Tutto questo lascia perplessi. Si sono ripetuti negli anni errori già fatti. Eccessiva costruzione di dighe che hanno finito per modificare l’equilibrio idrogeologico. La considerazione totalmente sbagliata, ma che si sarebbe già dovuta superare che esistesse un potere autodepurativo o di diluizione degli scarichi praticamente infinito. Ma se tutto questo poteva essere comprensibile a metà ottocento, quando il fenomeno chiamato la “grande puzza di Londra” diede il primo segnale di allarme dell’effetto disastroso dei reflui non trattati nelle acque di un fiume, questa situazioni oggigiorno lasciano sbigottiti.

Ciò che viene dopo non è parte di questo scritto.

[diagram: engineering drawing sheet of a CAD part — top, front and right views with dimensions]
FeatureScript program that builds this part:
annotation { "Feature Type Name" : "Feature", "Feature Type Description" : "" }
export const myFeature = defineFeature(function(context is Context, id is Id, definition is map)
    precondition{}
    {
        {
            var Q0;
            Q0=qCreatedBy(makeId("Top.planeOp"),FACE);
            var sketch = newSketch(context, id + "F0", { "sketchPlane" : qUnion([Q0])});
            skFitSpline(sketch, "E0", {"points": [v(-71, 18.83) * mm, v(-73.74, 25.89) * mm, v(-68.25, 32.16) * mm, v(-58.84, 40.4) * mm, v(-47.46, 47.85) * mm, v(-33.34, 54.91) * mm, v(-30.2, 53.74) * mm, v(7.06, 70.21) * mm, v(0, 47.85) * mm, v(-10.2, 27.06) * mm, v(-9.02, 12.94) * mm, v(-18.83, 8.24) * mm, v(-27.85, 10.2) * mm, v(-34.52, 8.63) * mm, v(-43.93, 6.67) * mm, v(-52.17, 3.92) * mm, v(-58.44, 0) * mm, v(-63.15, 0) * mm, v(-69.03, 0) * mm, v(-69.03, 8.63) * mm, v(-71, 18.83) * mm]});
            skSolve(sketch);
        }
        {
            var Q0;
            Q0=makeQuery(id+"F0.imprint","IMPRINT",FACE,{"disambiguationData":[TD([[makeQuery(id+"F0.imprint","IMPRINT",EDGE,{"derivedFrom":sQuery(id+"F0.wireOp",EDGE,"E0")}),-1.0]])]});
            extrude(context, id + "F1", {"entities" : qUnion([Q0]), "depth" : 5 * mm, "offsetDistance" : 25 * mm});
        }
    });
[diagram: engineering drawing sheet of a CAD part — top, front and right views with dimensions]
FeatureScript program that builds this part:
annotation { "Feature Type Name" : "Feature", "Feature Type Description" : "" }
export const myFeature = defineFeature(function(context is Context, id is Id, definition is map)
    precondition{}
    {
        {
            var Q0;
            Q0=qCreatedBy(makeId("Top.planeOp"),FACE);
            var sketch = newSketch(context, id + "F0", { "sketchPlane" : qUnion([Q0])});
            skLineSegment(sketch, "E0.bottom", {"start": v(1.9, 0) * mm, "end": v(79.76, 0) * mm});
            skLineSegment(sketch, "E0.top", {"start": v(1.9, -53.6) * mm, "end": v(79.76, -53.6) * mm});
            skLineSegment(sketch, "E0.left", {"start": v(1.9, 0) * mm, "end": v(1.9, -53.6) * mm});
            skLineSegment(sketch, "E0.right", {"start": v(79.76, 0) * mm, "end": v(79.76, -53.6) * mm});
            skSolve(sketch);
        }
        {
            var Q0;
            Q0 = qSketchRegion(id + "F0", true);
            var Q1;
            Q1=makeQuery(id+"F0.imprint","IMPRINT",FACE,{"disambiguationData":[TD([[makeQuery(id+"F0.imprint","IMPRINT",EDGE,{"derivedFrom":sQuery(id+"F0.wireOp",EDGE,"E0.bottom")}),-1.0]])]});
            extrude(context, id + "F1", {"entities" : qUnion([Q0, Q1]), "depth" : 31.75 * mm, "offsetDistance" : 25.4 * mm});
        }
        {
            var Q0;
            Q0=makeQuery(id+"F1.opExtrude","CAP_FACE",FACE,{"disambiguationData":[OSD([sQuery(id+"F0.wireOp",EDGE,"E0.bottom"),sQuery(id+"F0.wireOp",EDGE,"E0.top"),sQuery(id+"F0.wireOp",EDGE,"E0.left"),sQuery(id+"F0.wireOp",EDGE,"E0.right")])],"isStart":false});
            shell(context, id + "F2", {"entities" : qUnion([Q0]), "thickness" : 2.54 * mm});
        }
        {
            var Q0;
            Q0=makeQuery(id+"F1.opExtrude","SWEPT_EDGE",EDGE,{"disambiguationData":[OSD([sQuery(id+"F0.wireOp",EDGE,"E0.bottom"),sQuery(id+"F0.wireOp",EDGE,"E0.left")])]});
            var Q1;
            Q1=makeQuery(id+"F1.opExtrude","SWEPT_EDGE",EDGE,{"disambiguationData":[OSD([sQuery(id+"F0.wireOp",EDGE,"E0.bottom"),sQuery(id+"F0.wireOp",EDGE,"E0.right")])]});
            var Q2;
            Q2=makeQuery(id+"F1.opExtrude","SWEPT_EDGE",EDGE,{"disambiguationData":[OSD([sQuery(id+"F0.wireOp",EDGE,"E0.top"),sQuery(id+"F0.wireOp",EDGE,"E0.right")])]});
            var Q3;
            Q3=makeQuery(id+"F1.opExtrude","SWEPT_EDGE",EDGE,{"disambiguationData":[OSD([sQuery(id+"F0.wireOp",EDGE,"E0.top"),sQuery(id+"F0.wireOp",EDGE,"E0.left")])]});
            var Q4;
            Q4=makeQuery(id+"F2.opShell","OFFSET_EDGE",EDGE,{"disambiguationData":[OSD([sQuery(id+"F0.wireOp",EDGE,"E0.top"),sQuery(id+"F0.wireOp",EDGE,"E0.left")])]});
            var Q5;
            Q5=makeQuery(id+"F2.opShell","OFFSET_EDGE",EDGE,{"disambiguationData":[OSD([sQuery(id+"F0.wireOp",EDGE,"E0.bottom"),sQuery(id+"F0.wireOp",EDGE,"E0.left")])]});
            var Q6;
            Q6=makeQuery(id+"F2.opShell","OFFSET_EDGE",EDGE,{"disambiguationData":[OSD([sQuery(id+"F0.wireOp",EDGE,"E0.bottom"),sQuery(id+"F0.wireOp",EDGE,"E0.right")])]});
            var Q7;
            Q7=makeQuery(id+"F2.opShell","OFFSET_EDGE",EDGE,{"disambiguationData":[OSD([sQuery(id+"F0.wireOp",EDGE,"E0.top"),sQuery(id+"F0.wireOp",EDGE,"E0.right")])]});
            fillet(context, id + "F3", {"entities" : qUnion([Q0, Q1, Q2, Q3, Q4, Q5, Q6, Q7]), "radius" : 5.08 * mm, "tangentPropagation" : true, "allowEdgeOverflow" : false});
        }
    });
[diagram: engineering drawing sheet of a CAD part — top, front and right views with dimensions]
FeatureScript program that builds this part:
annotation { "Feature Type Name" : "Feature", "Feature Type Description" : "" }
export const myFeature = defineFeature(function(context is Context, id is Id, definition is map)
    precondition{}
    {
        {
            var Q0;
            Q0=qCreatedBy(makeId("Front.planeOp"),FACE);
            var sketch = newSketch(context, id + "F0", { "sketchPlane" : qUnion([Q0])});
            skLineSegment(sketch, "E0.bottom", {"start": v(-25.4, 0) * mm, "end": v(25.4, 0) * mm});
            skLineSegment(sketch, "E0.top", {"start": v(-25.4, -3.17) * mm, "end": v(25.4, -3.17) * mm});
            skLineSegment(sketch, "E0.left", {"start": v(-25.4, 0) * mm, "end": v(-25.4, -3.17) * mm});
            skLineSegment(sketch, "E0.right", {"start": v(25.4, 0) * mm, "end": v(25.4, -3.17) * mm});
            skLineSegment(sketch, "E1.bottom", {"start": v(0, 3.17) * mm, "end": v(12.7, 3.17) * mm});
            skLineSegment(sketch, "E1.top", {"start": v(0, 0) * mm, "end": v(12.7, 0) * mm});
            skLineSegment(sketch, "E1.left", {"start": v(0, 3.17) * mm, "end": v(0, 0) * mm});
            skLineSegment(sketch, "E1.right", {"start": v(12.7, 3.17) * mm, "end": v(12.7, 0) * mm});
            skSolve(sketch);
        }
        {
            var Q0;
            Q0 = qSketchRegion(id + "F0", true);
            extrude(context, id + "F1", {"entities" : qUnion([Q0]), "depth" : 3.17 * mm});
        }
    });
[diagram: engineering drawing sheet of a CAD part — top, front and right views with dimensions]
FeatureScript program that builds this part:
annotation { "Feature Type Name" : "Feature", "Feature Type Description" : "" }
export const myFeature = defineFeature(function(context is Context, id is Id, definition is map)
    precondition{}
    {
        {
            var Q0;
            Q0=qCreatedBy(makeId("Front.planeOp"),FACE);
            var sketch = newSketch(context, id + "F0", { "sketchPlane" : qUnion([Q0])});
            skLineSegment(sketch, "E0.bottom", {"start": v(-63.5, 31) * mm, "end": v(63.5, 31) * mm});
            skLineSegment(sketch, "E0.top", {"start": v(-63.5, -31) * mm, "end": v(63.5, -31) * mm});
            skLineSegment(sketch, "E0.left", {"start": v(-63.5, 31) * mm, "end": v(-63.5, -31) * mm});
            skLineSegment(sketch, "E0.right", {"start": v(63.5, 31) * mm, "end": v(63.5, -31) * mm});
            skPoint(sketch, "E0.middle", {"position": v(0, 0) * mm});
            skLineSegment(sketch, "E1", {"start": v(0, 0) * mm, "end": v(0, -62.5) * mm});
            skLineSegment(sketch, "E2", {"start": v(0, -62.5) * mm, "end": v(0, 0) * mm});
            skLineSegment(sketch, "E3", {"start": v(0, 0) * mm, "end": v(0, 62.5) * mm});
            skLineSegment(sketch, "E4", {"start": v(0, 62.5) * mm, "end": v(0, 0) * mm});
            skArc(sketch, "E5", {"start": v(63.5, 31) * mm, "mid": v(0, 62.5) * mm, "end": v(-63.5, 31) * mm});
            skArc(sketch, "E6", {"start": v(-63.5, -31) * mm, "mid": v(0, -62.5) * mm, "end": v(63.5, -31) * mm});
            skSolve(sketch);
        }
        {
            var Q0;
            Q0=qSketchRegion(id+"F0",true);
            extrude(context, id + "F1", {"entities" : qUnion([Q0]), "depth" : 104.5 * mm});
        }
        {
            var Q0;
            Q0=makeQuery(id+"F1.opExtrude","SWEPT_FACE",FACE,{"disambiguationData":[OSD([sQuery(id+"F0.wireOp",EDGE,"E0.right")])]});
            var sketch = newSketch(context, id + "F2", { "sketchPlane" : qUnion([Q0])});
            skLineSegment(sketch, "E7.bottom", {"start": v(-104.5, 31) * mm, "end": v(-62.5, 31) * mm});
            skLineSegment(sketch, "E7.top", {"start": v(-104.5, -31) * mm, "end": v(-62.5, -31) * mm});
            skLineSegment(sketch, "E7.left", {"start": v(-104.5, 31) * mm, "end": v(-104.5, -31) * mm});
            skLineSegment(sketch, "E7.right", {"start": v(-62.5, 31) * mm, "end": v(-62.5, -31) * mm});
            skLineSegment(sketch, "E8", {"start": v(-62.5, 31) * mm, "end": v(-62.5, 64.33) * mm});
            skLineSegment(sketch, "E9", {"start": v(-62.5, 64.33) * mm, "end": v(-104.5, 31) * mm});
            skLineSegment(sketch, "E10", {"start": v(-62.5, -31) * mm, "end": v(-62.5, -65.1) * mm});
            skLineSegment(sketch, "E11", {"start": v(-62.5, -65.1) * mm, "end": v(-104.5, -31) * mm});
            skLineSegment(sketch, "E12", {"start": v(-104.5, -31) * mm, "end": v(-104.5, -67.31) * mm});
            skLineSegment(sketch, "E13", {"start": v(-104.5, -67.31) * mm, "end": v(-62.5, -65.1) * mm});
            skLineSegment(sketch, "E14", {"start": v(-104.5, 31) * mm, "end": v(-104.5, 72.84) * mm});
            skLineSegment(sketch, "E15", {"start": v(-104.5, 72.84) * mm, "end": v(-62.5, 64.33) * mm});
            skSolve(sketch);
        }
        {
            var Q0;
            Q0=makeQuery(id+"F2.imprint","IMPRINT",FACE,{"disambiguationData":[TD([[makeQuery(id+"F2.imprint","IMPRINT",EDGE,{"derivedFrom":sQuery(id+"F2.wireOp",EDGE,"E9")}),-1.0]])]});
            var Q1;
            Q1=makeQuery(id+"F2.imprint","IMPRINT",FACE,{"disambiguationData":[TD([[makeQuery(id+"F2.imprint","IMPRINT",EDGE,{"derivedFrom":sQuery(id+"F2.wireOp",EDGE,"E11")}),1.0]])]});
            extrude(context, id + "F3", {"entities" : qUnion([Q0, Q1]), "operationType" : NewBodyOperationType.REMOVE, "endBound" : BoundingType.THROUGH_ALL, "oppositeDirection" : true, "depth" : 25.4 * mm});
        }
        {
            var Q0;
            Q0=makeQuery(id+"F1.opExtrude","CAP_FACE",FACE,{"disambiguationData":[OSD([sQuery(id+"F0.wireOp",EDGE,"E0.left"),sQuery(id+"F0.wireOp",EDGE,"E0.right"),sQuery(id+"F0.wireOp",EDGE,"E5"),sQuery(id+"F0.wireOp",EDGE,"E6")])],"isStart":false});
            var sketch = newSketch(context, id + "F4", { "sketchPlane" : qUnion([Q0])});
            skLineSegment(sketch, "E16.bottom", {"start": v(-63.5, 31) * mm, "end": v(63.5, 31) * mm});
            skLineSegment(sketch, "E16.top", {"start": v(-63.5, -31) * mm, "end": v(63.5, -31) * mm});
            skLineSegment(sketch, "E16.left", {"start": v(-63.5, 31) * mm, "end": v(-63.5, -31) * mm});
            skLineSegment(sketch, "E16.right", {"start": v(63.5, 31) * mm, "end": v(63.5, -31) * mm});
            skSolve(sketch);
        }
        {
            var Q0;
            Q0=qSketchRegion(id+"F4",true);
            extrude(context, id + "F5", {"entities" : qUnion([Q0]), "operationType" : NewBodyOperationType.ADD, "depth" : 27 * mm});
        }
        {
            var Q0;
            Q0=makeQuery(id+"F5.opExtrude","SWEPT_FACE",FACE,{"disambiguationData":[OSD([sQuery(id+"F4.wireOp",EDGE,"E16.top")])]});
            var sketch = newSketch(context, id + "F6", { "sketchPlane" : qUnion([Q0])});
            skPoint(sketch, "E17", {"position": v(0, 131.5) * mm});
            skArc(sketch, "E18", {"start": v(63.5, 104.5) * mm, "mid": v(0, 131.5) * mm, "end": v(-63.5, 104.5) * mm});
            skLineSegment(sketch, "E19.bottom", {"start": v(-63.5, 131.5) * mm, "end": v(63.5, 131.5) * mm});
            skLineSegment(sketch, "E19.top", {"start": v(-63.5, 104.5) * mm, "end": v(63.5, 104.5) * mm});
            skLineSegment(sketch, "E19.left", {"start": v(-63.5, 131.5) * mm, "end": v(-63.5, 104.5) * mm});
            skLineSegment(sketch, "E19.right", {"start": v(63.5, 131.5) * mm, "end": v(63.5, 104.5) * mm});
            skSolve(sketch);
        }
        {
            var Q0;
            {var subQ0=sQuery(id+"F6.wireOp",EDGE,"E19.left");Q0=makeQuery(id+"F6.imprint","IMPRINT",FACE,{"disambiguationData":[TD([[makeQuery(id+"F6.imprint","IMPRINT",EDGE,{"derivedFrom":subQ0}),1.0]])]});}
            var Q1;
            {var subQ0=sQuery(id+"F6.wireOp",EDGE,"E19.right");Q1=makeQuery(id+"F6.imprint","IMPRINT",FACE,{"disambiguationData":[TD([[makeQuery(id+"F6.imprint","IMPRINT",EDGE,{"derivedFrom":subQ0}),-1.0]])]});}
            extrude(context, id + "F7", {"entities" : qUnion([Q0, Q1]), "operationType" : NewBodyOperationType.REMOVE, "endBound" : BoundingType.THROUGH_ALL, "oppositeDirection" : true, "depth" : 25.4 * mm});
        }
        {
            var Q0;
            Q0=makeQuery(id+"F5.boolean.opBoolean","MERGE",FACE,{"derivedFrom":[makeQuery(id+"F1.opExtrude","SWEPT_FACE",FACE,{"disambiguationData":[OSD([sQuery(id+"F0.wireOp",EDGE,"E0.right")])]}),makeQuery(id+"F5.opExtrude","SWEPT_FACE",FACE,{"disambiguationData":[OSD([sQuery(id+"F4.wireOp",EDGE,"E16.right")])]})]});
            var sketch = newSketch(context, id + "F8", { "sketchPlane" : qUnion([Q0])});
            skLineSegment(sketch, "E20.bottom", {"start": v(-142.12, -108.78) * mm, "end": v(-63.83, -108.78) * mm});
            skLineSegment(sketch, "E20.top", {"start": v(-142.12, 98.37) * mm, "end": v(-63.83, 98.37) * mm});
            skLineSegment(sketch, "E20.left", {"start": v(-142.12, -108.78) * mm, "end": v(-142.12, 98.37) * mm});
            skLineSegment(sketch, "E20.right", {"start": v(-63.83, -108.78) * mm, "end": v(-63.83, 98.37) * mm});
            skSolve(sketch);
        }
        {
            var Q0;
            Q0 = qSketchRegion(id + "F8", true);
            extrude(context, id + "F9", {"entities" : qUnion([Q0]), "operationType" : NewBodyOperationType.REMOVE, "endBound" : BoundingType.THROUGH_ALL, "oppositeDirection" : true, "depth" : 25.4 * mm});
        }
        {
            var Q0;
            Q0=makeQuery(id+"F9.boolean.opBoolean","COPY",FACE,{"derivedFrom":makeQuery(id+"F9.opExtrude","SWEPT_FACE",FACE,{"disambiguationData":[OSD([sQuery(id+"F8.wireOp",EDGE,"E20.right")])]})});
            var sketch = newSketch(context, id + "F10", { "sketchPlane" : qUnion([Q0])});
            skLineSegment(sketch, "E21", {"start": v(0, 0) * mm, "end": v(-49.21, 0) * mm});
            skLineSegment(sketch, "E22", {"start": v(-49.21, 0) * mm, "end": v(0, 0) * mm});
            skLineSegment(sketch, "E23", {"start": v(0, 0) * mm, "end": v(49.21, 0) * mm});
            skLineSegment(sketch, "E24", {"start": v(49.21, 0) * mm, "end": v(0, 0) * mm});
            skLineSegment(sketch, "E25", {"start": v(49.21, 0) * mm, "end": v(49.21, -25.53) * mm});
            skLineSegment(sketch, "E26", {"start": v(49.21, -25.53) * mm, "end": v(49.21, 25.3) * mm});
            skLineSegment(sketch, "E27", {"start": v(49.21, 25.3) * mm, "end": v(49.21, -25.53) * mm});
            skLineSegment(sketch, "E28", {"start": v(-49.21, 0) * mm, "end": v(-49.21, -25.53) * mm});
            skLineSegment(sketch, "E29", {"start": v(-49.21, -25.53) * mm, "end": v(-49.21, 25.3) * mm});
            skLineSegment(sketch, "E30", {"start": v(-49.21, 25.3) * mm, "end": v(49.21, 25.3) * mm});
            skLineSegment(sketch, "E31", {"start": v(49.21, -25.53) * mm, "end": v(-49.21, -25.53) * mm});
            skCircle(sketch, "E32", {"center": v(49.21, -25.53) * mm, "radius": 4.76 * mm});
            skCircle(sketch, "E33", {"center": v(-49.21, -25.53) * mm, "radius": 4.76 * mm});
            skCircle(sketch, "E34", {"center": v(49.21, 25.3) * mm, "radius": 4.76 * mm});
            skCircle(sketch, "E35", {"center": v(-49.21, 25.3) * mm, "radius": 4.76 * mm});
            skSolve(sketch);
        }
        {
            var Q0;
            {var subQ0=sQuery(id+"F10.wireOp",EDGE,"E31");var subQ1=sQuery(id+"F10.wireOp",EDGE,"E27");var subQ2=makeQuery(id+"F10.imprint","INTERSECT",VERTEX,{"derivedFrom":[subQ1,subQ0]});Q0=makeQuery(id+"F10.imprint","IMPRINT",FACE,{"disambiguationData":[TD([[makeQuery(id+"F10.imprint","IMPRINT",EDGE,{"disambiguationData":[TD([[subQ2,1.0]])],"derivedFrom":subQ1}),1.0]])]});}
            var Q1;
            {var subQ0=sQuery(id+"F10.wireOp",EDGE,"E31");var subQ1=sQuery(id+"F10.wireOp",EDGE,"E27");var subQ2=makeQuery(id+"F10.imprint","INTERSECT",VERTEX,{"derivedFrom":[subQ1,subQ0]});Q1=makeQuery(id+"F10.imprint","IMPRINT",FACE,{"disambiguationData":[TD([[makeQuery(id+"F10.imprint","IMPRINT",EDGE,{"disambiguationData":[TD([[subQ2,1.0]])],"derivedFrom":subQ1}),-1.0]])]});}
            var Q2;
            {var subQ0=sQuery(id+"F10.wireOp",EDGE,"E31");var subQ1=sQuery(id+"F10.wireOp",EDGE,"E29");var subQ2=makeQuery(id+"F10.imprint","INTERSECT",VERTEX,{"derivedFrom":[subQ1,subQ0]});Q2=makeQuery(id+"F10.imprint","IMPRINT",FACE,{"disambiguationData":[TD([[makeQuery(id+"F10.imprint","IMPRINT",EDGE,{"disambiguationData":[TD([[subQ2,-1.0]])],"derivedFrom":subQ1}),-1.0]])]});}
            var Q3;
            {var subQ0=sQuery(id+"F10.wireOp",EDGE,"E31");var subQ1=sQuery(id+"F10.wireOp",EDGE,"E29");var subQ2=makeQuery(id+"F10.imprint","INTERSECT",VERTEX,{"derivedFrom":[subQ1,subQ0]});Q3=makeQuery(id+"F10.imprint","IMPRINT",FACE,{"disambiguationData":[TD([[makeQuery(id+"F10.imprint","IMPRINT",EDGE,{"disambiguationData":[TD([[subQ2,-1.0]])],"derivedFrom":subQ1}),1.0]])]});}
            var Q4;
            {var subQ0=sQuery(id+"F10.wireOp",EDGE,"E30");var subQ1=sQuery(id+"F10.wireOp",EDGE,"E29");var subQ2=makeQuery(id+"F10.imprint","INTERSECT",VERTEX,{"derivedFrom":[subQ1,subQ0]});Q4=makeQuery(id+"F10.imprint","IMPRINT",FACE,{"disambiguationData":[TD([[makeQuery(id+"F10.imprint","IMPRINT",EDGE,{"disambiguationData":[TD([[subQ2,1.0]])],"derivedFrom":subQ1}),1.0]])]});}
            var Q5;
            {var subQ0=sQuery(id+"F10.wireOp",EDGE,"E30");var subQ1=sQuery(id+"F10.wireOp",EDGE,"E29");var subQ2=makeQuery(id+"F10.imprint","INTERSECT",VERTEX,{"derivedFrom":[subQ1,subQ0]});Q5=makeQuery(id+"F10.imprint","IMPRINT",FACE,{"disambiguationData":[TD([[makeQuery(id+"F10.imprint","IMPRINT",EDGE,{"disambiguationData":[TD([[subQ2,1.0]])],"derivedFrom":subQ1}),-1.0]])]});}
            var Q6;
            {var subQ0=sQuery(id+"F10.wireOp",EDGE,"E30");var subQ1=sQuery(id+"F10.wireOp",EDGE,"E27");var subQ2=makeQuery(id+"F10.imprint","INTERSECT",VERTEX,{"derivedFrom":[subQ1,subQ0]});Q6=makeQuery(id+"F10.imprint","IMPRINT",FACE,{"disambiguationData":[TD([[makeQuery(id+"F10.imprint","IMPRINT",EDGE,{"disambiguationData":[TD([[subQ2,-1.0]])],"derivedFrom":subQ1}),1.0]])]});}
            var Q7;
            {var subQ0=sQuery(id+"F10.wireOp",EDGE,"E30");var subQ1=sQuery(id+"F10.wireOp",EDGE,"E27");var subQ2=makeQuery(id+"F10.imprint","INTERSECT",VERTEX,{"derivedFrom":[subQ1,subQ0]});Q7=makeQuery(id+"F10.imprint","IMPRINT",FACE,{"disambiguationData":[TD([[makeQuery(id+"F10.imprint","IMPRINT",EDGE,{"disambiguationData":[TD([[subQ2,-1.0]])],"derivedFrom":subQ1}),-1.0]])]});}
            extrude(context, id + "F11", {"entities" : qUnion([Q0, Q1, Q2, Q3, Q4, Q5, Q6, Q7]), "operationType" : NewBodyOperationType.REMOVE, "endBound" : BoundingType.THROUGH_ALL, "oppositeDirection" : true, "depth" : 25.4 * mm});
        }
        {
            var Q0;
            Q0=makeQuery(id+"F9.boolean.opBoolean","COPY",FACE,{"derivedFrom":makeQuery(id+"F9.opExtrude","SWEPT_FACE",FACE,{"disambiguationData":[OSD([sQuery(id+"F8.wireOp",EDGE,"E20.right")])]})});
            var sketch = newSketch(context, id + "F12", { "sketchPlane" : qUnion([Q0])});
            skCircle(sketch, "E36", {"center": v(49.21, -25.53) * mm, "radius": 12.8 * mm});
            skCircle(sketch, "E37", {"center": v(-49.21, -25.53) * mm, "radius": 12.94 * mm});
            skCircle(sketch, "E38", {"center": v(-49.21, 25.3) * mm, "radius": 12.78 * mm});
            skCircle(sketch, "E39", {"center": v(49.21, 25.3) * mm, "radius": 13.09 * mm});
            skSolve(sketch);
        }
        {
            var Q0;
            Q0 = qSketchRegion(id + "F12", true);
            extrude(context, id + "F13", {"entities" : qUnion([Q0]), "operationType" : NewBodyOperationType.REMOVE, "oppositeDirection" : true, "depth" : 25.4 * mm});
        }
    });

Il fiume Yangze presso Shangai

 E ovvio che si debbano adottare tutte le misure del caso. E che questo lavoro debba coinvolgere più soggetti in un grande lavoro. Ma rimane come sospeso il problema fondamentale. Che a mio parere non credo sia esagerato definire antropologico, ancor prima che sociale. La presa di coscienza che occorre che siano cambiati diversi atteggiamenti. Che insistere nel considerare i fiumi i collettori di scarico non solo dei nostri rifiuti metabolici , o dei nostri residui industriali, ma anche della nostra incapacità di immaginare e costruire un nuovo modo di pensare a come utilizziamo le risorse del pianeta, in special modo quelle non rinnovabili. Qualcuno potrebbe obbiettare che in teoria l’acqua non è una risorsa non rinnovabile, ed avrebbe ragione. L’acqua ha un ciclo. Ma questo ciclo è ormai disequilibrato. Esistono innumerevoli tecniche di trattamento delle acque. Alcune sono tecniche mature, altre emergenti. Ma è un errore concettuale grave quello di affidare le nostre speranze, in maniera acritica alla sola tecnologia. E quindi le riserve di acqua di buona qualità vanno tutelate. E vanno differenziati gli usi dell’acqua. Occorre un cambiamento di mentalità, ed occorre iniziare il prima possibile a metterlo in pratica. La chimica ha davanti a se la necessità di modificare i propri cicli di produzione, attivandosi per trovare il modo di non produrre molecole biorefrattarie. Lo sta già facendo attraversando un suo cambiamento intrinseco. Ma non può essere vista come la sola responsabile. E’ importante un grande mutamento che per prima cosa ci faccia riscoprire il valore della consapevolezza. Tutto dovrebbe partire da questo. Dal ritornare a guardare la realtà delle cose.

Un pensiero su “Acque amare

  1. Nella “2030 Agenda for Sustainable Development” approvata da United Nation Organization nel settembre 2015 (https://sustainabledevelopment.un.org/post2015/transformingourworld) un obiettivo è acqua sana per tutti. Mi associo all’idea di un mutamento antropologico, probabilmente l’uomo in quanto unico essere cosciente e capace di ragionamento astratto, si evolve inseguendo l’ambizione individuale consumando più risorse del necessario. Oggi la Conoscenza collettiva è consapevole che questo tipo di sviluppo mina l’esistenza stessa della specie ma i comportamenti individuali sono ancora improntati all’egoismo. Da un lato si parla di economia circolare dall’altro di decrescita felice ma a livello di aspettative individuali la crescita è ancora la cultura dominante a tutte le latitudini.